Later that day, I joined the group to trek up steep hills deep in those cloud forests. Sweat dripped onto the lenses of my glasses while diminutive Ethiopian girls with loads strapped to their backs passed me by. After a couple of kilometers stalking along winding tracks, we came to a clearing and I found myself gazing up at the towering Barta waterfall, plunging more than 100 meters down a sheer face of jagged glistening obsidian rock. And it’s not the only one — there are 14 waterfalls throughout the forest reserve, as well as hot springs, caves and natural bridges, formed through erosion by wind and water. Approaching the waterfall’s tumultuous base, I felt struck by how refreshing it was to find no entrance fee, no tourist signs — just a gift from nature for the senses.
I fell behind the group as we continued, chatting with the local beekeeper who accompanied us, Mirutse Habtemariam. As we walked, he gave me a crash course on the foods of the forests. He pointed out forest cardamom (the most expensive spice in Ethiopia) and long green peppers growing among shrubbery beside dirt tracks, as well as fruiting banana trees with dangling purple flowers. Motioning skyward, he then directed my eyes to individual wooden cylinders hanging in the trees: traditional beehives, Mirutse explained.
In addition to coffee berries, fruits and spices, Bonga’s forests also abound with honeybees, who are attracted to the diversity of flora that grows here. Local farmers also often resort to prayer, it is said, beseeching the wild bees to stay in the hives and make honeycomb. The result, whether influenced by the surrounding vegetation or divine intervention, is delicious. Samples of the sticky nectar abound at a myriad of stalls dotted around the town, where tubs vary in color from dark caramel to light amber to opaque white. Not surprisingly, plenty of tej (Ethiopian honey wine) is also available; in fact, it is estimated that about 1,600 tons of honey is consumed inside Kaffa each year, mainly to make tej. Another important local industry is the Wush Wush tea plantation, the country’s largest.

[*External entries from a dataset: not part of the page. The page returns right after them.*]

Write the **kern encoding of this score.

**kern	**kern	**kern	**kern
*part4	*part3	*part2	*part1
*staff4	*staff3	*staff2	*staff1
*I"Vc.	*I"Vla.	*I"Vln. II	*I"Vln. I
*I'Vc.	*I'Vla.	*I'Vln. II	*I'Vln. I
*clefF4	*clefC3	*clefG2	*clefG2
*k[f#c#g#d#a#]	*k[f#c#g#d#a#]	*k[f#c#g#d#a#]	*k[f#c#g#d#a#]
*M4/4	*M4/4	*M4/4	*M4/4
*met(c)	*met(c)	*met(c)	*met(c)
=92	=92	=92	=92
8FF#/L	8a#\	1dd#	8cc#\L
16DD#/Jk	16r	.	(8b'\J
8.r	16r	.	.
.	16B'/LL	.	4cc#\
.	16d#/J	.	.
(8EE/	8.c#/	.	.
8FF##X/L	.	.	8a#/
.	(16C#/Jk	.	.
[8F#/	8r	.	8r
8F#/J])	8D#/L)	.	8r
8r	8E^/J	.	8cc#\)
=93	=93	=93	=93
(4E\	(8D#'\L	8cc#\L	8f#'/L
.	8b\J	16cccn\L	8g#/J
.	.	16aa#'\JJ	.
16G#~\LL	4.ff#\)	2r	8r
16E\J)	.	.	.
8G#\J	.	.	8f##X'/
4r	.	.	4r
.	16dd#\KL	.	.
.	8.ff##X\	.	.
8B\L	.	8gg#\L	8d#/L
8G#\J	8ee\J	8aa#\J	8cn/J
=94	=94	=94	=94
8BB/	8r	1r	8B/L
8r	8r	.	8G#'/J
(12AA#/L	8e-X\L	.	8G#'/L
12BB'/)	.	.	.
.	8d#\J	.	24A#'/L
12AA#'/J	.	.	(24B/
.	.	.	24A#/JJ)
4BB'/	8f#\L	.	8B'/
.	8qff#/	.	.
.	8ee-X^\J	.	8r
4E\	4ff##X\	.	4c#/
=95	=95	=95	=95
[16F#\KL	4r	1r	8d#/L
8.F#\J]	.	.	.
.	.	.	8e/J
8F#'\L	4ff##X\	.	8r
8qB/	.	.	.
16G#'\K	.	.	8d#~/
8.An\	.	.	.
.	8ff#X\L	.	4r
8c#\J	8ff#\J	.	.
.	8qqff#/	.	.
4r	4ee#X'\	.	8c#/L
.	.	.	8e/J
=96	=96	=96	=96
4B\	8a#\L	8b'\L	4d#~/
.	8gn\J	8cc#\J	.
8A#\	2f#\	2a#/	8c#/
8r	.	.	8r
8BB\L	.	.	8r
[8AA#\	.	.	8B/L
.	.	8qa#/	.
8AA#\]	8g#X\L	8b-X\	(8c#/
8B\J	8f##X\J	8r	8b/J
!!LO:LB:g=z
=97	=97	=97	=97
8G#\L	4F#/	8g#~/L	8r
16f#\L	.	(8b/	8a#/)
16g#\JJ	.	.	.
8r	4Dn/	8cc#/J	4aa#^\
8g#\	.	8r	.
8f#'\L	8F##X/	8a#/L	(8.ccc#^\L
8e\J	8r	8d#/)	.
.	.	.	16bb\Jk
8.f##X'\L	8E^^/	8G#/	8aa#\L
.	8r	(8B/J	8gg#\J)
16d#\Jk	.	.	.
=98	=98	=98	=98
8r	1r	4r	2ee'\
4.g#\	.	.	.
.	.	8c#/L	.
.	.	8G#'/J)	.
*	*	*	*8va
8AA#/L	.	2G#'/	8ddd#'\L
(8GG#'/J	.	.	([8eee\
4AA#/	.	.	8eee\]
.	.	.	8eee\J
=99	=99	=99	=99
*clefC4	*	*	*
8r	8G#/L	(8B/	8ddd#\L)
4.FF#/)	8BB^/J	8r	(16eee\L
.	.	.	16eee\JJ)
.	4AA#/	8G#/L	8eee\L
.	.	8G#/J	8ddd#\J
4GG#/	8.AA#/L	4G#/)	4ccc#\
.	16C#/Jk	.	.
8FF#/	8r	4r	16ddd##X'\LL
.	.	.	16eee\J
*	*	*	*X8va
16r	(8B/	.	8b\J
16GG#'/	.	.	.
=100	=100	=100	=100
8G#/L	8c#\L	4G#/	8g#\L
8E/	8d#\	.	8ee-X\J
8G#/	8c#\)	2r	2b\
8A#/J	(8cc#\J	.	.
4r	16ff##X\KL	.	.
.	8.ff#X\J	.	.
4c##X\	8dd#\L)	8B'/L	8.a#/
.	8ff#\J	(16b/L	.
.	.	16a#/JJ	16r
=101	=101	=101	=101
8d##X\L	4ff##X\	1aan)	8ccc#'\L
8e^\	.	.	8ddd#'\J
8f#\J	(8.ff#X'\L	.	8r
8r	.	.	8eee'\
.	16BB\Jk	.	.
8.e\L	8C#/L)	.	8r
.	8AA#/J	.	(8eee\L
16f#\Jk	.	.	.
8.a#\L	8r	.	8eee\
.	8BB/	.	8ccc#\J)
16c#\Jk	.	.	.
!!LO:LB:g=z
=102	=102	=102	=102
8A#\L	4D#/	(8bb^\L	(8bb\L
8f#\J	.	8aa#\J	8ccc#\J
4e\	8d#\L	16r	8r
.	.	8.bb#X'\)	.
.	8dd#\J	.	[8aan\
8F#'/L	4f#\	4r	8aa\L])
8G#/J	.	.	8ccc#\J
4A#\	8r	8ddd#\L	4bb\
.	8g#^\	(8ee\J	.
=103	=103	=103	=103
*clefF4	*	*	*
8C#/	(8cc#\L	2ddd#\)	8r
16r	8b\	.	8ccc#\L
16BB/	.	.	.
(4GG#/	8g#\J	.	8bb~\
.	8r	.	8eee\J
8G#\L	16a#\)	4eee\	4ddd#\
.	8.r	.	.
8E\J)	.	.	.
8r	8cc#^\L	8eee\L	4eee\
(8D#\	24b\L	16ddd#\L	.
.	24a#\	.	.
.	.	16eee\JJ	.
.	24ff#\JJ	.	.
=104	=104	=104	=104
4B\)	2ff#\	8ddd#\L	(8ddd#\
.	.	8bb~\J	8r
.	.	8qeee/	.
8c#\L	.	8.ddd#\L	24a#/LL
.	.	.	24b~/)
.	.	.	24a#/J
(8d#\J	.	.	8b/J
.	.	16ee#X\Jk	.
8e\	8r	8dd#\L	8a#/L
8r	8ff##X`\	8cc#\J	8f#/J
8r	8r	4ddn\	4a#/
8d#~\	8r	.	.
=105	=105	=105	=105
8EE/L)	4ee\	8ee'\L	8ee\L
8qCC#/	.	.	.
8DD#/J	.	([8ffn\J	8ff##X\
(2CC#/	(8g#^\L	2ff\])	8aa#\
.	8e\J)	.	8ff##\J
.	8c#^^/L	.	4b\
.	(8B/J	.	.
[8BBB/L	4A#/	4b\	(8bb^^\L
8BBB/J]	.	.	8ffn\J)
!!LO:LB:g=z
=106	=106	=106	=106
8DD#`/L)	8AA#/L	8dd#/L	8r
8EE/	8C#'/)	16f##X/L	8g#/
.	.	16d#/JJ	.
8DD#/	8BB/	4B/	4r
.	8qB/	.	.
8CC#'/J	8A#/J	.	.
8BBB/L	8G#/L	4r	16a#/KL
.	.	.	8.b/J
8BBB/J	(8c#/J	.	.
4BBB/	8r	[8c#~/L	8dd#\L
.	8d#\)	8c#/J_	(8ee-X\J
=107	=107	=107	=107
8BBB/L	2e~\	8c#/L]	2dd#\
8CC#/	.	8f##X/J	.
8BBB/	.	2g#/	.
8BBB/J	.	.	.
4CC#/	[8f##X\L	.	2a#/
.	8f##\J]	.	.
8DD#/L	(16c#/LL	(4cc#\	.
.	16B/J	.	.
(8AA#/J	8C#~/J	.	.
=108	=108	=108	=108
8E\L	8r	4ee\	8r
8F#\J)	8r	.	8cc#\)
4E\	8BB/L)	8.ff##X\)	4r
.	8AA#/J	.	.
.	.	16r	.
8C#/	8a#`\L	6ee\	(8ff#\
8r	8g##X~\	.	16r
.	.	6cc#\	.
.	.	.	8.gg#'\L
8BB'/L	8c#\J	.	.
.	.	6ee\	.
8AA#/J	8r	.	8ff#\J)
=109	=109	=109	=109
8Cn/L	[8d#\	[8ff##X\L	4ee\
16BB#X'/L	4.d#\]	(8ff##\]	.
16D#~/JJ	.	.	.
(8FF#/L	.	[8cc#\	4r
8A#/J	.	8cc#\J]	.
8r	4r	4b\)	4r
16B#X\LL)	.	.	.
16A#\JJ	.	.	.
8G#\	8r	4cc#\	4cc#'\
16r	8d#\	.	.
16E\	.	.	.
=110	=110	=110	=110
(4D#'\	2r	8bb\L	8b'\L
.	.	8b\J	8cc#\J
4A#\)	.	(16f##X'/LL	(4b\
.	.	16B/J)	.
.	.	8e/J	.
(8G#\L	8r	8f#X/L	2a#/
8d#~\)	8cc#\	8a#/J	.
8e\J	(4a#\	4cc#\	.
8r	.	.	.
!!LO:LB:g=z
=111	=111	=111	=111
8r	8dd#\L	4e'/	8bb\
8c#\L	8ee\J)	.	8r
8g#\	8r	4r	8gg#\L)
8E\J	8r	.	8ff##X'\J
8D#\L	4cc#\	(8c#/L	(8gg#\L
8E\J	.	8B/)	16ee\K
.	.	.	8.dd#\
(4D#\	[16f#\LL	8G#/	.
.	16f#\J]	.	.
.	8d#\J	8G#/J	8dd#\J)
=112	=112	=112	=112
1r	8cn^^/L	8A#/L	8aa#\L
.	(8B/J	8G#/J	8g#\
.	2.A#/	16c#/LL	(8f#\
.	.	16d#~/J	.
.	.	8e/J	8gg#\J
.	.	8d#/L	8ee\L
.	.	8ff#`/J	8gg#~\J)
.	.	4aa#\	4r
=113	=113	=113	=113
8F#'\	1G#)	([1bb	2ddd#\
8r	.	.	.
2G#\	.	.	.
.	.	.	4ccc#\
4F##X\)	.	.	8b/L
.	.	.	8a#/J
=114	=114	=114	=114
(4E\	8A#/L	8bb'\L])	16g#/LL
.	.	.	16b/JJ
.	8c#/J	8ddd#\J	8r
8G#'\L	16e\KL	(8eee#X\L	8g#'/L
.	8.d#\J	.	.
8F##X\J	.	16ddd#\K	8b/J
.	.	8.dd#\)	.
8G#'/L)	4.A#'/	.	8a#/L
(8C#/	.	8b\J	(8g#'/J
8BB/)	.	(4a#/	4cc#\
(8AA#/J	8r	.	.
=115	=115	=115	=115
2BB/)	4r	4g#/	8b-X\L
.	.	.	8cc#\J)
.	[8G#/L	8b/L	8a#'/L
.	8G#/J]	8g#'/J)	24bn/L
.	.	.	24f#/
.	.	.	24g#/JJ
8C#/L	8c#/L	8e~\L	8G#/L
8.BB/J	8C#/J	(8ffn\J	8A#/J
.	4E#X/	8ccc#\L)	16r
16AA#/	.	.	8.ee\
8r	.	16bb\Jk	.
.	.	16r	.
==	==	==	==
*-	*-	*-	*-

The closed-canopy forests also host large numbers of monkeys — the black-and-white colobus monkey being particular abundant, especially as it graces the label of the region’s Bedele beer. Lions, leopards, hippopotamuses, buffalos and antelopes likewise roam beneath the canopy, though they left our group well alone.
After all of our exploring, the group and I stopped for a much-needed rest at Mirutse’s house, where his sister presided over the traditional Ethiopian coffee ceremony — using forest-grown coffee, of course. First, she roasted raw green beans over hot coals before carrying the beans around the room to allow everyone to savor their scent. Next she ground the roasted beans with a wooden pestle and mortar before finally brewing them in a clay boiling pot, called a jebena. Growing amid such rich biodiversity produces high-quality organic coffees of scintillating varieties: coffee that tastes winey, with traces of jasmine and orange; coffee hinting of raisin, violet and mango; coffee with shades of strawberry, cherry and lychee.
Yet despite all of the natural treasures found in these forests, Bonga and the surrounding Kaffa Region have remained largely off the tourism map. Today the town’s population is only about 30,000, while Kaffa’s population hovers around 96,000. But Prime Minister Hailemariam Desalegn visited Bonga in early 2015 to inaugurate a new National Coffee Museum — part of efforts to better establish the area on Ethiopia’s tourist trail. With plans to act as a center for coffee research, the museum has also led to the construction of new hotels to supplement existing offerings. And so while the town may have missed out on the global coffee revolution in the past, it’s making strides to reclaim some of that lost ground — and prove that Bonga, the very birthplace of coffee, is a name well worth knowing.